Doors dictate your life. They keep you safe, and if made of steel bars, keep others safe from you.
So, it would take some bravado to design a house themed not around the life-shaping door, but instead the underperforming window, which architect Lee Cherng Yih of Formzero recently did.
The result? A domain that is surprisingly bold and as arresting as a tractor beam.
It is a statement house to trump other statement houses, with a hard-edge aesthetic you can either love or loathe.
Unsurprisingly, with this much gravitas on display, challenges were abound.
Pushing The Boundary
“They’re an ordinary couple with basic home requirements,” says Lee, of his clients, a Chinese husband and wife, and their two daughters. “They did however want to maximise the internal gross floor area, and that meant very little room for landscaping.”
Clients who have no interest in the outdoors, let alone nature, are a difficult proposition for any architect seeking to connect their design to surrounding greenery, which in this instance, was the native vegetation on the property’s southern slope.
Privacy, of course, was paramount. And there was the matter of feng shui, or Chinese geomancy, to consider.
Not capitulating to mundane solutions, Formzero chose the hard route, determined to achieve that architectonic-nature relationship by using the window as both a literal and metaphoric device, and at no expense to the homeowners’ privacy.
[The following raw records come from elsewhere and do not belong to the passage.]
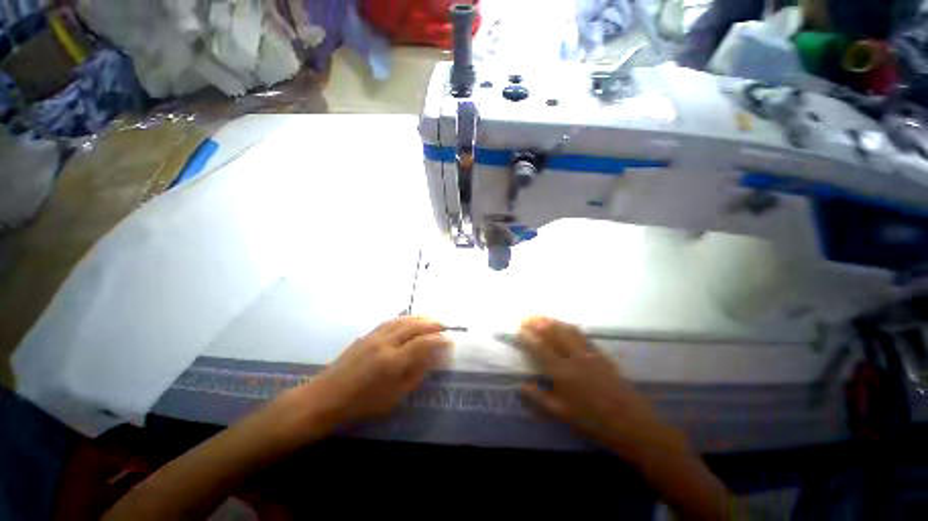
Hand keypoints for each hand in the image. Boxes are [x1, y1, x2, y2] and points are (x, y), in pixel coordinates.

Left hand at [295, 316, 450, 428]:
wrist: (327, 396)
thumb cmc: (363, 402)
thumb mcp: (395, 396)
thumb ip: (416, 373)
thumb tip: (433, 357)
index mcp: (392, 362)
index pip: (422, 343)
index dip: (438, 340)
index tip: (449, 339)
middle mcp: (385, 343)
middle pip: (414, 326)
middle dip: (432, 324)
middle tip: (445, 325)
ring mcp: (375, 336)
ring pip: (403, 320)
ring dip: (420, 317)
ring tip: (432, 318)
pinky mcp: (367, 334)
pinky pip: (391, 320)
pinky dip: (405, 318)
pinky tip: (411, 319)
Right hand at [516, 317, 688, 463]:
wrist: (632, 424)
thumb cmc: (593, 422)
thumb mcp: (562, 414)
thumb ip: (539, 398)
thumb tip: (521, 385)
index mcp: (563, 372)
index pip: (540, 349)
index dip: (528, 338)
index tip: (519, 330)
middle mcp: (575, 357)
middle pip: (554, 333)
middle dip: (538, 323)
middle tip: (527, 317)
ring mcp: (589, 353)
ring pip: (568, 330)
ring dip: (553, 321)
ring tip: (542, 317)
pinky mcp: (601, 354)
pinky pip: (581, 335)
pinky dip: (568, 327)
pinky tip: (565, 326)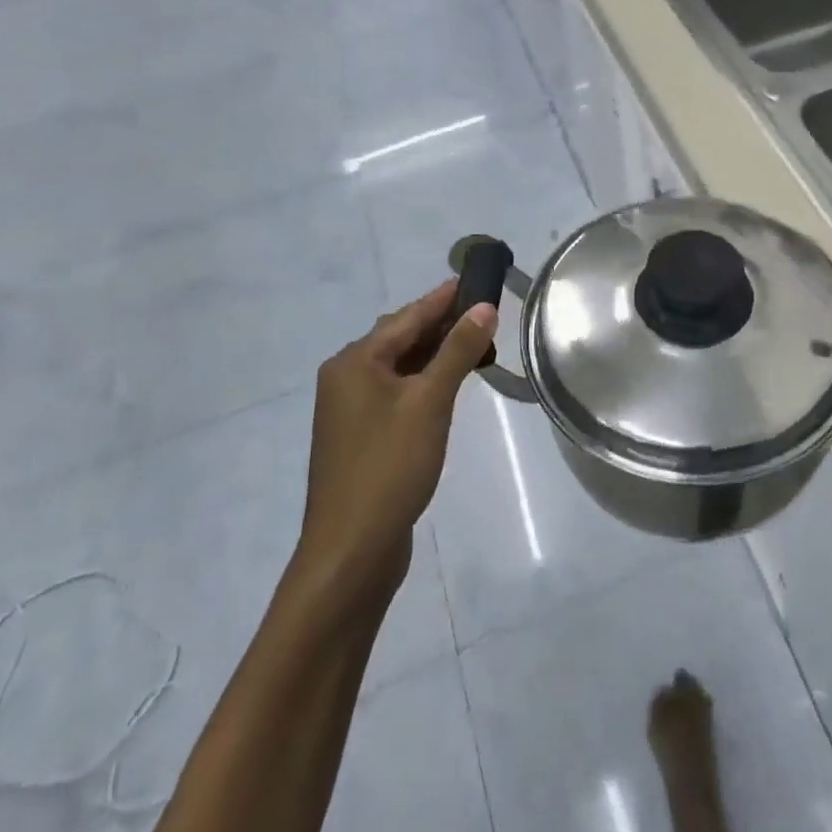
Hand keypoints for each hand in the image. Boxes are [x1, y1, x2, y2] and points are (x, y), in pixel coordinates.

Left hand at [292, 281, 496, 610]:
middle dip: (442, 326)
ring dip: (435, 355)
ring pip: (399, 368)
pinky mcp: (360, 437)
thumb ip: (457, 351)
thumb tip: (484, 307)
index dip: (443, 298)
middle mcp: (346, 378)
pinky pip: (396, 393)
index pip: (407, 316)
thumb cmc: (389, 466)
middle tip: (485, 316)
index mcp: (354, 362)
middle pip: (400, 338)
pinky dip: (423, 383)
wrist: (350, 551)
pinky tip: (448, 388)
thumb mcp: (430, 402)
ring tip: (475, 346)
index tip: (475, 280)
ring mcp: (350, 410)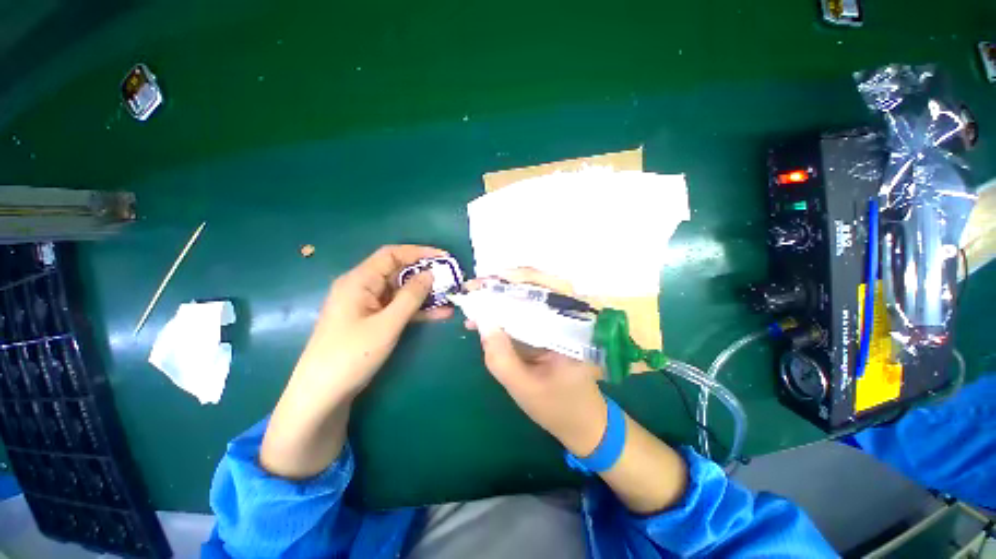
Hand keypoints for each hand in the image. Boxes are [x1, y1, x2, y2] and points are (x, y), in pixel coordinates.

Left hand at [261, 245, 450, 478]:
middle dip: (425, 274)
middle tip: (451, 279)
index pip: (392, 255)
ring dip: (424, 294)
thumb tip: (430, 273)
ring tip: (450, 296)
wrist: (322, 395)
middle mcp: (362, 287)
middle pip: (397, 272)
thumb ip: (411, 297)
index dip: (419, 252)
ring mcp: (367, 305)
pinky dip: (417, 310)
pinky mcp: (371, 320)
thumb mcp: (387, 324)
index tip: (444, 257)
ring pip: (400, 292)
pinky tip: (439, 314)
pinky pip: (397, 308)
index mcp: (359, 280)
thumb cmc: (351, 355)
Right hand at [466, 268, 606, 455]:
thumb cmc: (558, 407)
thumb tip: (481, 320)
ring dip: (503, 293)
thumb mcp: (524, 387)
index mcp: (575, 327)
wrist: (581, 422)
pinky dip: (505, 309)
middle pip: (540, 285)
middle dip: (506, 282)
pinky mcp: (549, 327)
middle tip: (477, 285)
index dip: (519, 280)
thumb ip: (501, 356)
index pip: (550, 291)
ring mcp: (560, 321)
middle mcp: (570, 317)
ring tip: (476, 296)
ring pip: (532, 295)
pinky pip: (527, 311)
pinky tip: (485, 315)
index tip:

Square apertures of different configurations create the dynamic and distinctive aesthetic of the Window House.
Internal corridors look out into a triple-height space and the microforest beyond.
Their gambit seems to have paid off: the very first “window” is the house’s most prominent feature, a massive three-storey concrete shell that frames 900m2 of pure building built almost to the boundary.
East- and west-facing walls are punctuated by square apertures. Chamfered and of varying sizes, these windows conceal as much as they reveal, almost like a screen.
And still, there are more windows, all of varying widths and heights, black-framed with deepened eaves, individually customised to the rooms that make up the stacked forms beneath the concrete overhang.
Despite the high window count, the solid-void balance is tightly controlled by spacing out the openings and avoiding clustering. It’s a visual spectacle on the outside that demands further investigation within.